De acordo com o CDC, mais de um em cada quatro adultos nos Estados Unidos vive com deficiência. No entanto, as pessoas com deficiência são duas vezes mais probabilidade de viver na pobreza. O Lei dos Americanos com Deficiência foi aprovada em 1990, mas as pessoas com deficiência ainda ganham em média 31% menos do que trabalhadores sem deficiência.

Quando o seu corpo depende de tecnologia médica dispendiosa para funcionar num mundo construído para pessoas sem deficiência, cada falha de dispositivo torna-se numa crise económica. Cada cirurgia é uma aposta no seu futuro financeiro. E se o dispositivo for fabricado por uma única empresa com tecnologia proprietária, você não poderá fazer compras; você está preso para o resto da vida.

Entre mundos

Muitas vezes penso na vida que não tive: acesso total à cultura, aos recursos e à educação surda desde o nascimento.

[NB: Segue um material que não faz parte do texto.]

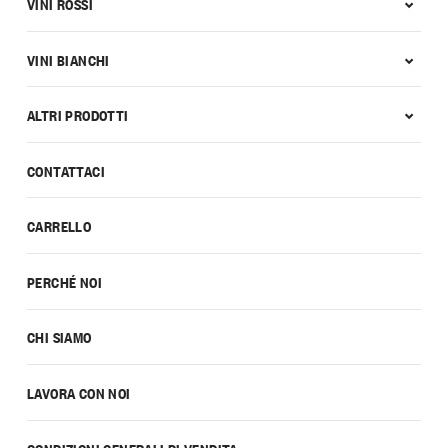
VINI ROSSI
VINI BIANCHI
ALTRI PRODOTTI
CONTATTACI
CARRELLO
PERCHÉ NOI
CHI SIAMO
LAVORA CON NOI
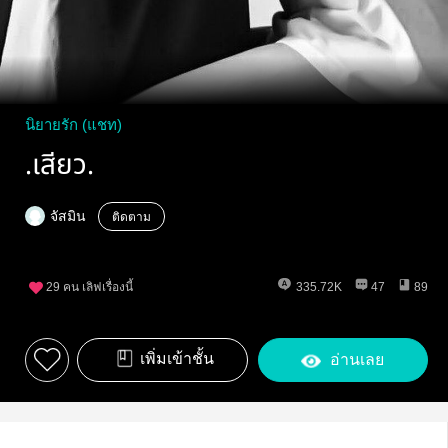
นิยายรัก (แชท)
.เสียว.
จัสมิน
ติดตาม
29
คน เลิฟเรื่องนี้
335.72K
47
89
เพิ่มเข้าชั้น
อ่านเลย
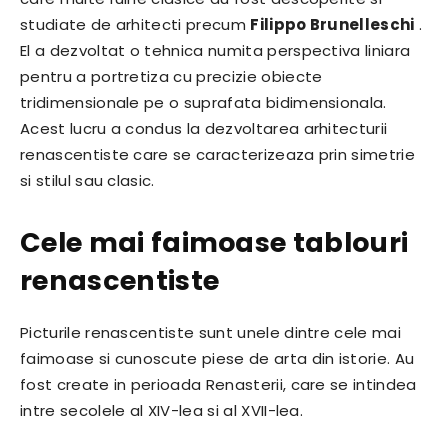
studiate de arhitecti precum
Filippo Brunelleschi
.
El a dezvoltat o tehnica numita perspectiva liniara
pentru a portretiza cu precizie obiecte
tridimensionale pe o suprafata bidimensionala.
Acest lucru a condus la dezvoltarea arhitecturii
renascentiste care se caracterizeaza prin simetrie
si stilul sau clasic.
Cele mai faimoase tablouri
renascentiste
Picturile renascentiste sunt unele dintre cele mai
faimoase si cunoscute piese de arta din istorie. Au
fost create in perioada Renasterii, care se intindea
intre secolele al XIV-lea si al XVII-lea.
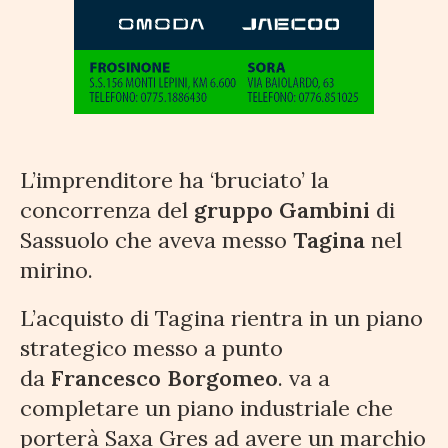
L’imprenditore ha ‘bruciato’ la
concorrenza del
gruppo Gambini
di
Sassuolo che aveva messo
Tagina
nel
mirino.
L’acquisto di Tagina rientra in un piano
strategico messo a punto
da
Francesco Borgomeo
. va a
completare un piano industriale che
porterà Saxa Gres ad avere un marchio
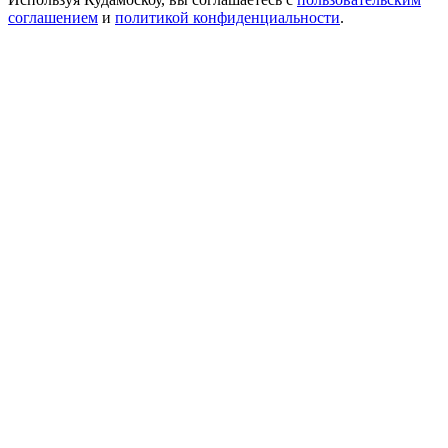
соглашением
и
политикой конфиденциальности
.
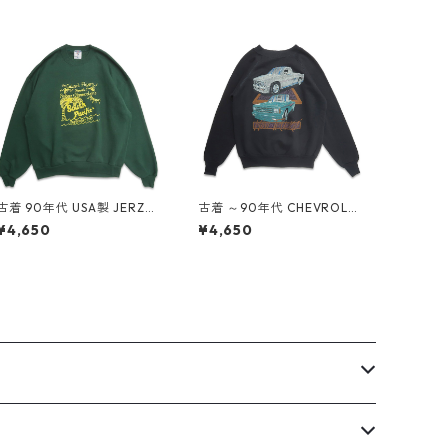
古着 90年代 USA製 JERZEE
古着 ～90年代 CHEVROLET
S ジャージーズ プリント ス
シボレー プリント スウェッ
¥4,650
¥4,650
ウェット トレーナー グリー
ト トレーナー ブラック 表
ン 表記：XL gd409083n
記：-- gd408973n w604
w60413
02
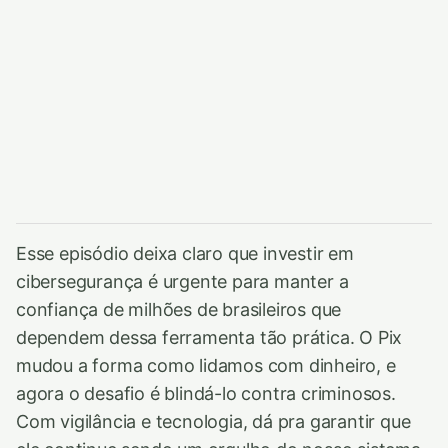
Esse episódio deixa claro que investir em
cibersegurança é urgente para manter a
confiança de milhões de brasileiros que
dependem dessa ferramenta tão prática. O Pix
mudou a forma como lidamos com dinheiro, e
agora o desafio é blindá-lo contra criminosos.
Com vigilância e tecnologia, dá pra garantir que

Em vez disso, fui criado em ambientes auditivos, rodeado de sons, aprendendo a falar, a ouvir, a pertencer a espaços que não foram construídos para corpos como o meu.

A comunidade surda que encontrei quando adulto me ensinou o que perdi: a surdez não é uma falta. É uma forma de ganho. O ganho surdo trata da expansão da experiência humana: inteligência visual, consciência espacial, uma linguagem que se move através do corpo, humor, ritmo e brilho que existem além do som. O mundo Surdo tem a sua própria cultura, a sua própria riqueza, a sua própria forma completa de ser.

Mas também fui criado com meu pai tocando seu rock favorito. Com a voz da minha mãe me dizendo que me ama. Com o som da minha família no outro cômodo, dos sapatos no paralelepípedo e das folhas crocantes do outono. Também há beleza neste mundo, mesmo que a minha experiência com ele seja incomparável à de ouvir as pessoas, mesmo que o som me provoque, lembrando-me diariamente que estou apenas a pedir acesso emprestado.

Agora, quando passo dias sem meu implante coclear, começo a perder a sensação de presença. Eu dissocio. Os limites da realidade ficam confusos. Descobri que existem formas inconscientes de confiar no som para me fundamentar nesta versão do mundo que construí. Sem ele, às vezes flutuo para longe.

Talvez, se eu me comprometesse totalmente com a vida sem som, pudesse me adaptar. Levaria anos para religar meu cérebro, para construir novos caminhos, para aprender a me orientar de maneira diferente. A surdez existe em um continuum. Minha experiência não me torna mais ou menos surdo, apenas reflete uma das muitas maneiras de viver num corpo surdo num mundo ouvinte.

Mas a verdade é: não estou pronto para abandonar o som para sempre. Há músicas que ainda quero ouvir (mesmo que as experimente de maneira diferente das outras) e vozes de meus entes queridos que quero permear meu cérebro.

Viver neste corpo é conter tanto a dádiva do acesso quanto o peso da dependência. É existir no espaço entre os mundos, entre as culturas, entre o que a tecnologia oferece e o que ela custa. É saber que o sistema que “salva” você também pode falhar com você, pode ignorá-lo, pode lucrar com sua história enquanto se recusa a responder à sua mão estendida.

E às vezes, no intervalo entre quebrar e consertar, você descobre do que é capaz quando a máquina não está funcionando.

Homem Chella

No dia do salto, um jogo de pedra, papel e tesoura me deixou na última posição para saltar de paraquedas. Mais tarde, percebi que isso era na verdade uma vitória. Observar as expressões no rosto de cada um dos meus amigos enquanto eles se entregavam ao seu próprio salto de fé parecia a forma mais pura de testemunhar amor e confiança.

Nos primeiros momentos da minha queda, esperei que meu estômago embrulhasse. Não aconteceu. Talvez minha aceitação anterior do prumo tenha permitido que ele parecesse gentil. Não houve medo, apenas absorvi as sensações, a coisa mais próxima que posso fazer de uma pausa no tempo. Eu me senti presente com o vento pressionando minha pele, o sol me animando e a paisagem distante abaixo de meus pés flutuantes, brilhando e cintilando.

Meu corpo tem limites, sim, mas cabe a mim decidir o que fazer com eles.